After validation, all findings are presented with remediation guidance from an experienced engineer who manually reviewed them, so they’re surfaced with contextual understanding, prescriptive next steps, and an actual person who can help.

This multi-layered filtering ensures the controls that interact with developers activate only when it’s important, actionable, and with remediation support.

*A security risk flagged by a code security scanner validated by an expert with an additional insight and guidance in a “Remediation” section.*

Validation for Non-Deterministic Risks

In parallel, to catch flaws at greater architectural depths, our Hai Hotspots model traverses the changes and repositories. Designed to mimic how a human engineer would navigate a codebase for security flaws, it poses unexpected scenarios with risk implications and then analyzes reachability with indexing techniques that use symbol definitions and references to learn implementation.

The power of this technology is its non-deterministic output - which is weakly actionable if sent to a developer tasked with remediation, but highly actionable for review and investigation.

*AI-generated security hotspot warning presented to experts reviewing proposed code changes during HITL validation.*

This is where HITL validation is critical—the output is meticulously reviewed manually by an expert within the context of the entire codebase and with a powerful set of tools.

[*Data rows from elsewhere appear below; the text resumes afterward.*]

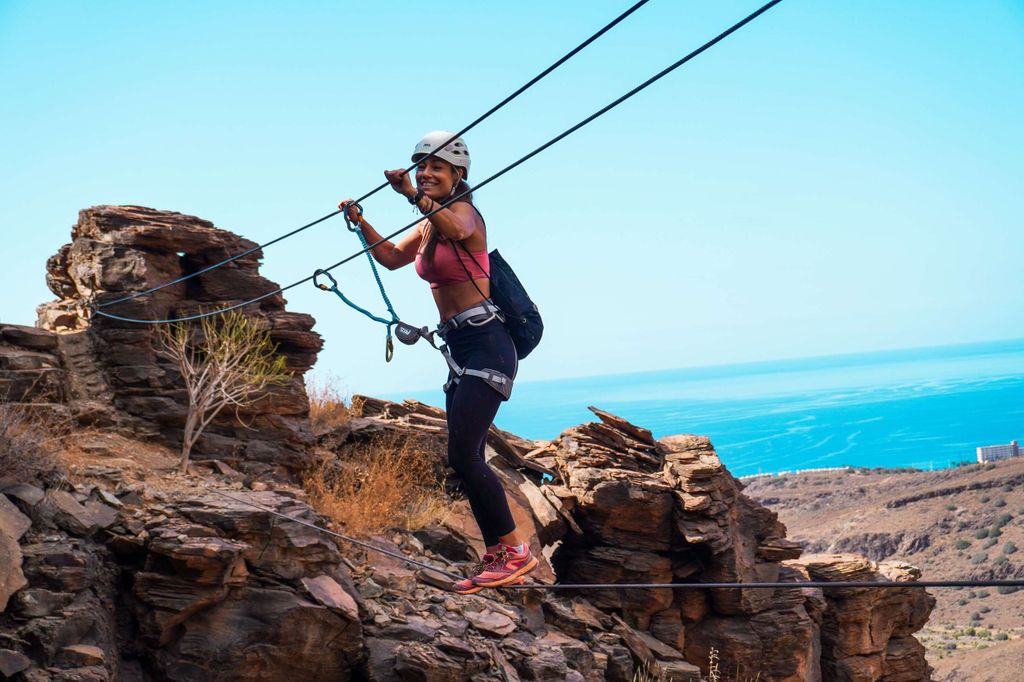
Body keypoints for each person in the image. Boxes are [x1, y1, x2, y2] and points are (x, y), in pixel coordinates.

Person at [339, 131, 538, 594]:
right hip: (460, 348)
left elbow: (459, 230)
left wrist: (411, 194)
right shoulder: (430, 225)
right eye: (421, 167)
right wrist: (362, 222)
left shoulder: (465, 214)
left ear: (458, 174)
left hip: (488, 344)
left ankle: (515, 552)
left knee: (464, 455)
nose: (426, 173)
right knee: (463, 457)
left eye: (436, 167)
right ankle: (498, 554)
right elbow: (391, 258)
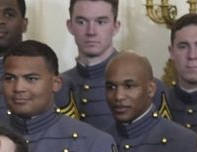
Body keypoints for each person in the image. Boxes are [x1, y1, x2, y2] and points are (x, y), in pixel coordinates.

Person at [60, 0, 166, 135]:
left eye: (101, 22)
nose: (91, 31)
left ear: (116, 27)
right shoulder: (58, 85)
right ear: (70, 26)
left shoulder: (147, 86)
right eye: (82, 22)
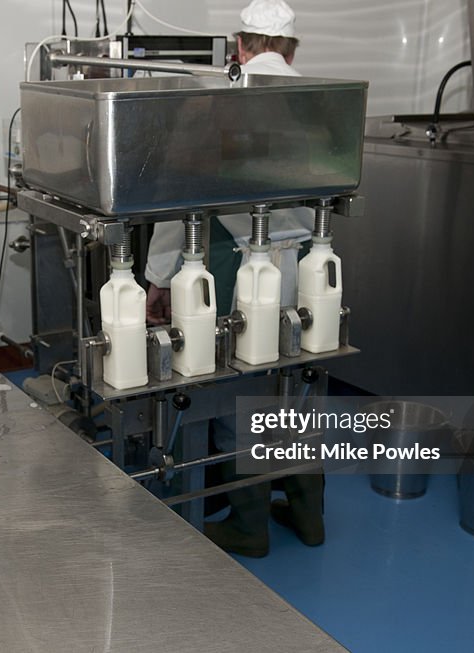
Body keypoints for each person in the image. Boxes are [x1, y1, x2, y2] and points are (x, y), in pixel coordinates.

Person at [143, 0, 324, 558]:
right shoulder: (321, 97)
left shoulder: (220, 98)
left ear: (239, 45)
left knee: (236, 393)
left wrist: (156, 279)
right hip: (305, 265)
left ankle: (249, 526)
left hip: (233, 265)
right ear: (292, 49)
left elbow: (183, 201)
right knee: (293, 388)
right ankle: (307, 513)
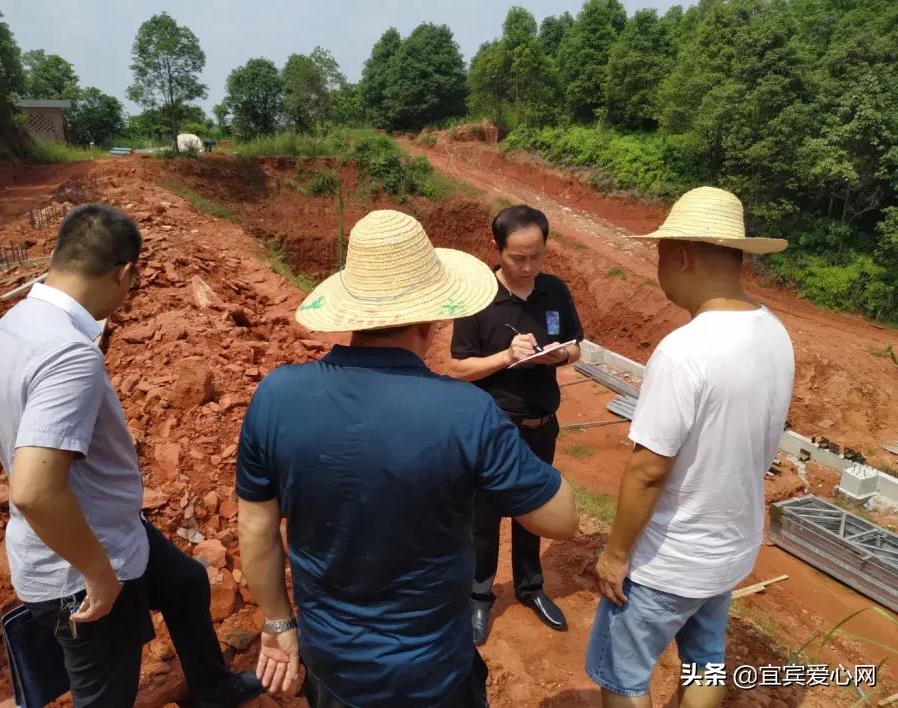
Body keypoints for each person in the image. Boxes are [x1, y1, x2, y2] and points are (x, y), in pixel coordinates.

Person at [235, 209, 579, 707]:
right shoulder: (467, 413)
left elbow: (255, 529)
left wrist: (278, 621)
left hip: (331, 668)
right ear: (434, 316)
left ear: (351, 313)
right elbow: (563, 518)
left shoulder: (275, 396)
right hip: (434, 673)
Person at [0, 204, 262, 708]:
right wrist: (100, 575)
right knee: (105, 696)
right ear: (125, 272)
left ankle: (213, 688)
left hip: (104, 529)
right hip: (81, 564)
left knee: (186, 581)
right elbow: (34, 490)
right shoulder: (69, 353)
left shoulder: (11, 324)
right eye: (134, 282)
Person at [586, 187, 795, 708]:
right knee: (705, 661)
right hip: (728, 550)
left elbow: (648, 471)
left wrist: (615, 555)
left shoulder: (685, 350)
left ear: (681, 256)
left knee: (623, 676)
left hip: (668, 559)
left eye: (660, 256)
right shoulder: (774, 332)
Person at [448, 204, 583, 645]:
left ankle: (530, 587)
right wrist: (507, 356)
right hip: (493, 428)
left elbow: (577, 346)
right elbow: (459, 367)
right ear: (497, 249)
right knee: (483, 516)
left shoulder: (555, 291)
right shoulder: (477, 297)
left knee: (533, 511)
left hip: (541, 422)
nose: (528, 267)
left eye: (537, 256)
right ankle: (479, 596)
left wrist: (558, 354)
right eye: (517, 258)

If confirmed, it’s sent to developers in the form of actionable next steps.

Feedback Loops That Listen and Learn

What if a security risk can’t be confirmed with 100% confidence? Are there multiple approaches to remediation?

HITL validation introduces an expert qualified for these discussions. This is what pull/merge requests are for. Experts are assigned to proposed changes for the remainder of the pull/merge request lifecycle so anything learned from discussions is retained—creating a smart, adaptive exception management process without slowing developers down.

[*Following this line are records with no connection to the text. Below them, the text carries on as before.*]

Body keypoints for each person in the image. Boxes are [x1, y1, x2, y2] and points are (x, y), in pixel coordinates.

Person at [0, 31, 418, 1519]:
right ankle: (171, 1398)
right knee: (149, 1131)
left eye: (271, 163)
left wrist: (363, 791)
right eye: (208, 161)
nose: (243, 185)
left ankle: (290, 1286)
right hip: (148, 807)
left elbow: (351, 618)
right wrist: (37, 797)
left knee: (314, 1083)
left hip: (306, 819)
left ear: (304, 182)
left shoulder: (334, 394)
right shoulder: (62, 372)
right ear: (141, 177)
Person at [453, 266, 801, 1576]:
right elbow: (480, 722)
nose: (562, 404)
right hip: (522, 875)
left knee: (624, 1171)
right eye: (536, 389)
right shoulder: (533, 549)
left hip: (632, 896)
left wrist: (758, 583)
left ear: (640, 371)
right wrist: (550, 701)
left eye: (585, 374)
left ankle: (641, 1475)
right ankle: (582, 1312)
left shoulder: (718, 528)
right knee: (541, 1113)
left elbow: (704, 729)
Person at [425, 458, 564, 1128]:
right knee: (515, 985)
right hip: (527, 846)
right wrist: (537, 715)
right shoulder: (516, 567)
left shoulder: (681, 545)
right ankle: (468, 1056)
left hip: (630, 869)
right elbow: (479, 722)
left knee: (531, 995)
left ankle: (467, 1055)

*AI with HITL validation enables discussion at the pull/merge request code review phase - an existing and well-established SDLC step designed for collaboration on proposed changes.*

The Human-in-the-loop Experience

Our most advanced web application is one our customers never need to see: the platform where our network of experts analyze engine outputs and manually review code.

When a threshold of risk is detected, output is populated in a specialized first-of-its-kind code review platform with the familiarity of an integrated development environment (IDE) to conduct validation.

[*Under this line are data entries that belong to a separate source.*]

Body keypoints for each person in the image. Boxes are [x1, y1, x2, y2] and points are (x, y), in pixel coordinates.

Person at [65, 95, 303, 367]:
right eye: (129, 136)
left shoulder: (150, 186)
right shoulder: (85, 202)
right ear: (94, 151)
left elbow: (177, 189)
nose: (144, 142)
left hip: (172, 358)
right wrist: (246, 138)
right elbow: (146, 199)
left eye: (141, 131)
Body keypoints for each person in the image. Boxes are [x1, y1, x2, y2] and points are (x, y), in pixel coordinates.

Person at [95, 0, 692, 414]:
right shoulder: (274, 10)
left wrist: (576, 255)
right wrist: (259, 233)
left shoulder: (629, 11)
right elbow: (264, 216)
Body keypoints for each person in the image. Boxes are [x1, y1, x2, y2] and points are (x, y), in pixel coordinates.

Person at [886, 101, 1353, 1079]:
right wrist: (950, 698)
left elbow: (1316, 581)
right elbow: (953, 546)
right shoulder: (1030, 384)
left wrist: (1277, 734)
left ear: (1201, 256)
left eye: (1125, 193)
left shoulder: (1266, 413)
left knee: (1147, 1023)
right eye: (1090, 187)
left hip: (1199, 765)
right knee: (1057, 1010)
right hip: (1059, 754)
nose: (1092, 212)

A lot needs to be known quickly. Analysis of the code is visually sequenced based on priority focus areas with cognitive load awareness. They know what was changed and why and access areas unchanged to gain full context.

*Tooling for HITL validation on HackerOne PullRequest.*

What Does it Look Like?

When proposed changes are analyzed and determined not to contain security risks, developers are informed quickly in built-in pipeline checks—usually completing within 2 minutes.

*Lifecycle of security analysis where changes do not contain security risks.*

*Results from Scanning Engine and Hai Hotspots model as pipeline check.*

When changes contain possible security risks that need review, they’re triaged for non-blocking human expert review. Validation is usually completed within 90 minutes.

*Lifecycle of security risk analysis with HITL validation.*

*Results of HITL validation visible to developers as interactive peer code review commentary.*

Conclusion

Security controls that interface directly with developers need to understand how developers work. They need to be actionable, non-blocking, and include remediation as part of the solution. HackerOne PullRequest makes this possible because of all that happens behind the scenes. By combining human expertise with thoughtfully deployed AI models and agents, the platform can learn context, provide feedback, filter SAST and SCA warnings, find vulnerabilities, and help developers fix them all within the workflows they already use and without sacrificing velocity.